> [Text provided]:

Is bullying considered a mortal sin?


#1

I was talking to a friend about bullying and in the news a lot of teenagers have taken their lives due to bullying. Schools teach that bullying is wrong and it goes to show that bullying can ruin a life or even worse take one. I went to a catholic school when I was 8-12 and the kids were terrible to anyone different. It was a predominantly Caucasian school as well as town so they'd pick on anyone who different really. In religion class when we learned about sin we never talked about bullying really being a sin eventhough it went on a lot in the school.

My friend argued that if the victim forgives the bully then its not considered a sin at all. I told her that the bully never asked for forgiveness from the person or God so how could they be forgiven by God without confessing that they did do wrong. Chances are they won't admit it because of pride which would be another sin to add on top of the fact they emotionally hurt someone. I figured because bullying can effect self esteem or even cause serious depression which can both ruin a person emotionally it goes beyond venial sin into mortal sin.

The other thing is that not everyone admits to what they did. Sometimes when the person is down they torment them even further making things worse. My friend said sometimes people don't know what they're doing but I think that is a little absurd because even if you are only name calling your intention is to hurt the person or make them feel bad. In Mark 12:31 Jesus says "Love your neighbor as yourself. There is no commandment greater than these." Plus according to the catechism the 3 things that make a mortal sin a mortal sin is if it is a serious issue, its committed knowingly, and of its committed with full consent.

> [Provided information]:
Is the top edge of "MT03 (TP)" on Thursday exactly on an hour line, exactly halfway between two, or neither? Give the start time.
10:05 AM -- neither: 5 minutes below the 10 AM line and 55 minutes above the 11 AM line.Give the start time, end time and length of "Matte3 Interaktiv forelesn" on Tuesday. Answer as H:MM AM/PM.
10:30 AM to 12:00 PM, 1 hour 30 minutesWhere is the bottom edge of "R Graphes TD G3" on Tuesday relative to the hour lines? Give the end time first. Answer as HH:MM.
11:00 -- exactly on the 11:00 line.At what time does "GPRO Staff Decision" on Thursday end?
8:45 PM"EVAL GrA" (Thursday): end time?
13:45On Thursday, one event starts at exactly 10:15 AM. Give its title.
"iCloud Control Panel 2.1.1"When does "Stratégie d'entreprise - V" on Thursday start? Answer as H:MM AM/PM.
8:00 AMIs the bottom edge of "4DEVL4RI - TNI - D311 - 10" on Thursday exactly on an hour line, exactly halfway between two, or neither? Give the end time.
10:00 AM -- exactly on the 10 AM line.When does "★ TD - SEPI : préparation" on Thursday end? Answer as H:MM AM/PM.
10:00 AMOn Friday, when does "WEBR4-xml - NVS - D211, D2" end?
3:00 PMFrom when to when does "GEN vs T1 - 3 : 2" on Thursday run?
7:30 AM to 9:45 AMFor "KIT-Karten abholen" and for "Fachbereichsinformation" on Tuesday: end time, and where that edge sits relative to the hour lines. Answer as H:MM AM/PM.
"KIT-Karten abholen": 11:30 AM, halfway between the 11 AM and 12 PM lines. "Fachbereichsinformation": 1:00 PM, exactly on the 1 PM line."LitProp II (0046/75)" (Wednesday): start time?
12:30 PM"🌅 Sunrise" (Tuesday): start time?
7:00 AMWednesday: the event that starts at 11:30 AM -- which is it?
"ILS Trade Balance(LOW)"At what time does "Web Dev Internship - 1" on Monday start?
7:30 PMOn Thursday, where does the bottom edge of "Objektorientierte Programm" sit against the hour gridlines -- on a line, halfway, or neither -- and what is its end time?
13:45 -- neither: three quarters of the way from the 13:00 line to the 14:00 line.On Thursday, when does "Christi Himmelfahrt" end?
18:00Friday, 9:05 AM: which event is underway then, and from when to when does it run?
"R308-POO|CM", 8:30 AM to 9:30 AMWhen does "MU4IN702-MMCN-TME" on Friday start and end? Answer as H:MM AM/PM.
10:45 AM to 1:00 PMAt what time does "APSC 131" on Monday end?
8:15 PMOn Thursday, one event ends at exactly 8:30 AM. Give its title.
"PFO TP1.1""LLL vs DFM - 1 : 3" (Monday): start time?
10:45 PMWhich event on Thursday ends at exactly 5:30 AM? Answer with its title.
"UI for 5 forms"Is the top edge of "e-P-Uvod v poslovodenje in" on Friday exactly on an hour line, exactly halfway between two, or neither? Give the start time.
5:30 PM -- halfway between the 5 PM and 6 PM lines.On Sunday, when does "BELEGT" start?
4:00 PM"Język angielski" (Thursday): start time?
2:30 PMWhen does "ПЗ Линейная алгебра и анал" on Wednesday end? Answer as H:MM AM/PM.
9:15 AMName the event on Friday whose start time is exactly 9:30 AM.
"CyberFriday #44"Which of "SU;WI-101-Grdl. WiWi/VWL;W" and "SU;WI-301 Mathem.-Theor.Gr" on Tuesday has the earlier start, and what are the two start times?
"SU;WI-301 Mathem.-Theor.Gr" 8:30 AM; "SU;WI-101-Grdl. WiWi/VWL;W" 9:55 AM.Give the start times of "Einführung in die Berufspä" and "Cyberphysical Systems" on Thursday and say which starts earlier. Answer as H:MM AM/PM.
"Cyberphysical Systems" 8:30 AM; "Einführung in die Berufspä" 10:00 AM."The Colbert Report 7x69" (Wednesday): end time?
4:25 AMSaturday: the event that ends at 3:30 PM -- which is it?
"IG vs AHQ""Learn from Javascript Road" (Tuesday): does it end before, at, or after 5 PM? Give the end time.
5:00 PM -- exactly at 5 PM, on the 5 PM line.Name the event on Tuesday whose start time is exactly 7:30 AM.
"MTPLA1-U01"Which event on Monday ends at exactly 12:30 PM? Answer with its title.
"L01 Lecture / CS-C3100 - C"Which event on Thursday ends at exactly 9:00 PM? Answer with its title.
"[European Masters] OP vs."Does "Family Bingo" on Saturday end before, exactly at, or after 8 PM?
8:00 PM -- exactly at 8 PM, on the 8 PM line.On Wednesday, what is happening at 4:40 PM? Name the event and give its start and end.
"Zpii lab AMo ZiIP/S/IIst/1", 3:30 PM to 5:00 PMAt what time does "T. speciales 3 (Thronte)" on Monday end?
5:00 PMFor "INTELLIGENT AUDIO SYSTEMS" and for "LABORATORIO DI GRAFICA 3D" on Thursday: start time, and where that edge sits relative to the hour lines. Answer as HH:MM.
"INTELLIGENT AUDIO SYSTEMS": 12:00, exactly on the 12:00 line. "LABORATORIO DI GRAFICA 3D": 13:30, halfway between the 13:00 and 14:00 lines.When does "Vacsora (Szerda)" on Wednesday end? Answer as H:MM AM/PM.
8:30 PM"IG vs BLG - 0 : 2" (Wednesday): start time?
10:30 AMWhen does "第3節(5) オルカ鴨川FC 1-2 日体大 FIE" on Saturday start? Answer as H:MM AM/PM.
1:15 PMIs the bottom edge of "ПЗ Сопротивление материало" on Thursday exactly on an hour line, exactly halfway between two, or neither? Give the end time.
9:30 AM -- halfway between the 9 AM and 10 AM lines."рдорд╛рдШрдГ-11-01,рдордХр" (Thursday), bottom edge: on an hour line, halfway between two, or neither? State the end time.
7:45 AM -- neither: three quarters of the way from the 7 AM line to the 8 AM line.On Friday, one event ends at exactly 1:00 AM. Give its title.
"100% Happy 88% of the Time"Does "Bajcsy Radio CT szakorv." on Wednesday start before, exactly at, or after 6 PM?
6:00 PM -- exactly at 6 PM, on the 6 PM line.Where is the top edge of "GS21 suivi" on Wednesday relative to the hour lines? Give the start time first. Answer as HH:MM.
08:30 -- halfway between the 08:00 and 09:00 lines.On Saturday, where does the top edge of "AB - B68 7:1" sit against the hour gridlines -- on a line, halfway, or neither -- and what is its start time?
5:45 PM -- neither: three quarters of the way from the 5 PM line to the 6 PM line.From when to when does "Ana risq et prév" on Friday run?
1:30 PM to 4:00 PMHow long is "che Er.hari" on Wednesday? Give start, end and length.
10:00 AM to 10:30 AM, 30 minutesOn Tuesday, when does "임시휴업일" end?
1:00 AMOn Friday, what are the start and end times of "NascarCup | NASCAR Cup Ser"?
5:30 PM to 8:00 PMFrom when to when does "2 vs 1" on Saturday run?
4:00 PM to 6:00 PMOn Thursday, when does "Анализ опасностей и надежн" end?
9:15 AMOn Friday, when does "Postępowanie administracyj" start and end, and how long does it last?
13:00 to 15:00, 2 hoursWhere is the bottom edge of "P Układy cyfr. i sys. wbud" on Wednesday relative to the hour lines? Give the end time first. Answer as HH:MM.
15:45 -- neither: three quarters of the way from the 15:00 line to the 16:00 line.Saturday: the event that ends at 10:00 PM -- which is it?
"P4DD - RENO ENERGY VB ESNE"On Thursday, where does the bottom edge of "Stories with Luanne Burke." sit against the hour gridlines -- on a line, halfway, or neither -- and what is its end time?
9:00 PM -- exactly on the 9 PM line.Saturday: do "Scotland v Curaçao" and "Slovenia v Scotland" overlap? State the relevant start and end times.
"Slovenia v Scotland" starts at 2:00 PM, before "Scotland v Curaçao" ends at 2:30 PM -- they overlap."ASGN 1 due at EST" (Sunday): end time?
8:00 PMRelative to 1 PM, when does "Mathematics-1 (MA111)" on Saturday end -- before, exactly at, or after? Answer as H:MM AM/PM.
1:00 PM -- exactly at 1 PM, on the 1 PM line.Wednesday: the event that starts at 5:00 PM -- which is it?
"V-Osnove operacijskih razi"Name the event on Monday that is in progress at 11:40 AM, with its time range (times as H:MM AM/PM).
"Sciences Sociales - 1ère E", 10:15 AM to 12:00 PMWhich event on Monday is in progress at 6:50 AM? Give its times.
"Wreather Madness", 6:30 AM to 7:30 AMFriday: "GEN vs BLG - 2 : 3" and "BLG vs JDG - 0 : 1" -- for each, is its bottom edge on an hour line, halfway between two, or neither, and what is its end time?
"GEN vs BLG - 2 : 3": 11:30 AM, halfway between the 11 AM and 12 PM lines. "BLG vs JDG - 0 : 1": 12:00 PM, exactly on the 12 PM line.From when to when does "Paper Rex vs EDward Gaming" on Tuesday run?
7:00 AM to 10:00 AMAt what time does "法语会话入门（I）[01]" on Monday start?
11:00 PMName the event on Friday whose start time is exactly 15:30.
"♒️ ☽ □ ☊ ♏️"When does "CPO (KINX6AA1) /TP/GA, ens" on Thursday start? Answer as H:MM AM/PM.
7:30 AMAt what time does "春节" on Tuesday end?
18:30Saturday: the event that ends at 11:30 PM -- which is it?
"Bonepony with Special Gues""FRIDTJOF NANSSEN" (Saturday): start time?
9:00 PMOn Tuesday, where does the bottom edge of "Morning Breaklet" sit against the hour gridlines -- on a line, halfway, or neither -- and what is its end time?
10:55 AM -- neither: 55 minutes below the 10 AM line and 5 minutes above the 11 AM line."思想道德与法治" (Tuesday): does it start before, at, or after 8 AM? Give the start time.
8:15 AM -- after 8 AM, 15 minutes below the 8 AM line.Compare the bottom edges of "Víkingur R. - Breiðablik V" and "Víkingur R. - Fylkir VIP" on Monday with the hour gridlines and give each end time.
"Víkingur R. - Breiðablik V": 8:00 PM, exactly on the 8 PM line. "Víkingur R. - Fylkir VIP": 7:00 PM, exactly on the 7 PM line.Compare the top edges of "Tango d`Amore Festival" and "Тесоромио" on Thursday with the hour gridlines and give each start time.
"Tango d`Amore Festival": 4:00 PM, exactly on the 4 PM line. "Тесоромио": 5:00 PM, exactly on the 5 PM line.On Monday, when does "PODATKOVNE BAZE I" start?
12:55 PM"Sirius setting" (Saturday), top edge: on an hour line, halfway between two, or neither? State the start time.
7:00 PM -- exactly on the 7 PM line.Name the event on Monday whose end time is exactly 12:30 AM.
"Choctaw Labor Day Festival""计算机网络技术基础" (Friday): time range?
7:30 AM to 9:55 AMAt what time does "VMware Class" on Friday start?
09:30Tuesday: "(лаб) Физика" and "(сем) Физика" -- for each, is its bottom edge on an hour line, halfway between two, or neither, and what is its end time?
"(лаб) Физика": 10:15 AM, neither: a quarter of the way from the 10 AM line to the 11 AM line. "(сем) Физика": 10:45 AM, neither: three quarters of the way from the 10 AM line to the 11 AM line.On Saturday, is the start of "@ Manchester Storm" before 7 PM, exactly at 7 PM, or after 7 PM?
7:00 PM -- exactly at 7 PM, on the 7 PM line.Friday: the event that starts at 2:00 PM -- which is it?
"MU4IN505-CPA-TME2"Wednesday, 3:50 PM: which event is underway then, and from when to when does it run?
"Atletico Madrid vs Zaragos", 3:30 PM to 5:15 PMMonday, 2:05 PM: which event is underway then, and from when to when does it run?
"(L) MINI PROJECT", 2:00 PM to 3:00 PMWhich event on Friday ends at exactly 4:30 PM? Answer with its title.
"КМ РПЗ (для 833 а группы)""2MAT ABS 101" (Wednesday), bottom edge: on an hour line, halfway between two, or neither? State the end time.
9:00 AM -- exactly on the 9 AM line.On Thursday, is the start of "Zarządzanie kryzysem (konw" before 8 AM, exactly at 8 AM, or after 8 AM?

> [To be done]: According to the forum post on bullying and mortal sin, what three things does the catechism say make a mortal sin a mortal sin? The rows come from a separate source unrelated to the forum post.

> [Answer in full]:
1. It is a serious issue.
2. It is committed knowingly.
3. It is committed with full consent.